# Task requirements
1. In the passage on AI and electricity below, list every action that the new OSTP submission urges the administration to take.
2. Please carry on the passage on AI and electricity, picking up after its final sentence.

# Passage for review
----
The US leads the world in developing AI—an advantage that helps ensure this technology is built to benefit as many people as possible. But keeping that edge requires far more electricity than the US can currently provide, and the growing shortfall threatens our leadership on a technology that provides a once-in-a-century opportunity to strengthen our economy and modernize America’s industrial base.
Electricity is not simply a utility. It’s a strategic asset that is critical to building the AI infrastructure that will secure our leadership on the most consequential technology since electricity itself. And it’s the kind of investment that will pay clear and tangible returns: the first $1 trillion invested in AI infrastructure could create more than 5 percent in additional GDP growth over a three-year period, according to an internal OpenAI analysis.
The gains don’t stop there. In a new submission(opens in a new window) today to the White House Office of Science and Technology Policy, we detail how AI systems are improving how we operate and manage the grid, forecast demand, and design next-generation systems that make energy generation more efficient and reliable.
In the seven months since we submitted our first response to OSTP, our weekly user base has doubled from more than 400 million to over 800 million people, with most using our tools for free. That growth reflects how rapidly AI is becoming part of daily life for millions of people—and reinforces the urgent need to find enough energy to support that growth.
In our new OSTP submission, we urge the administration to:
- Strengthen America’s industrial base
- Modernize regulations to unlock more energy
- Equip American workers for tomorrow’s jobs through AI education and workforce development programs
- Ensure frontier AI systems protect American national security, including through expanded federal government adoption
There’s a need for urgent action to prevent the People’s Republic of China from pulling ahead in electricity generation. China added 429 gigawatts of new power capacity in 2024, accounting for over half of global electricity growth. The US contributed just 51 gigawatts, roughly one-eighth of China’s increase, which is creating an “electron gap” that puts US leadership at risk. Electrons are the new oil, and we believe the Trump Administration should work with the private sector on an ambitious national project to build 100 gigawatts a year of new energy capacity.
----
# Exercise data
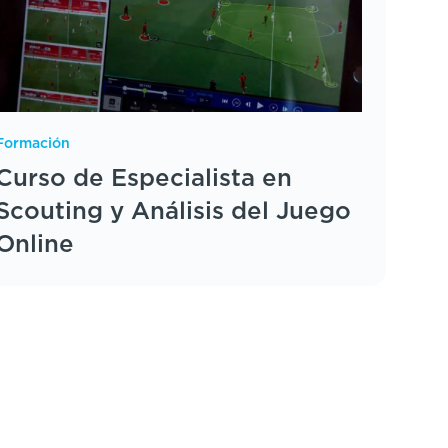
Formación
Curso de Especialista en
Scouting y Análisis del Juego
Online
----
# Task-by-task results
1.
- Strengthen America's industrial base
- Modernize regulations to unlock more energy
- Equip American workers for tomorrow's jobs through AI education and workforce development programs
- Ensure frontier AI systems protect American national security, including through expanded federal government adoption

2.
OpenAI is committed to doing our part. The Stargate sites we’re building in Texas, New Mexico, Ohio, and Wisconsin will add nearly 7 GW of new compute capacity and over $400 billion in investment over the next three years. This puts us on a clear path, and ahead of schedule, to meeting our full $500 billion, 10 GW commitment by the end of 2025.
At the new Wisconsin site, we’re working with the local utility to increase energy capacity in ways that strengthen the grid for residents. And our designs ensure that our Stargate sites contribute energy back to the local system—or reduce how much they draw from it—to avoid higher costs for consumers.
We’re also preparing today’s workers for tomorrow’s jobs through our OpenAI Certifications program and Jobs Platform, which create new pathways into skilled trades and technology roles with strong wages and portable credentials. These careers support families and anchor communities far from Silicon Valley.
They can also help eliminate the labor shortages which are a growing constraint to America’s AI leadership. An analysis of our US infrastructure plans finds the country will need an estimated 20 percent of its current skilled trades workforce over the next five years to support new data centers and energy infrastructure. To seize the opportunities of the Intelligence Age, the US must train and mobilize a large skilled workforce that can build and operate the infrastructure behind the AI economy.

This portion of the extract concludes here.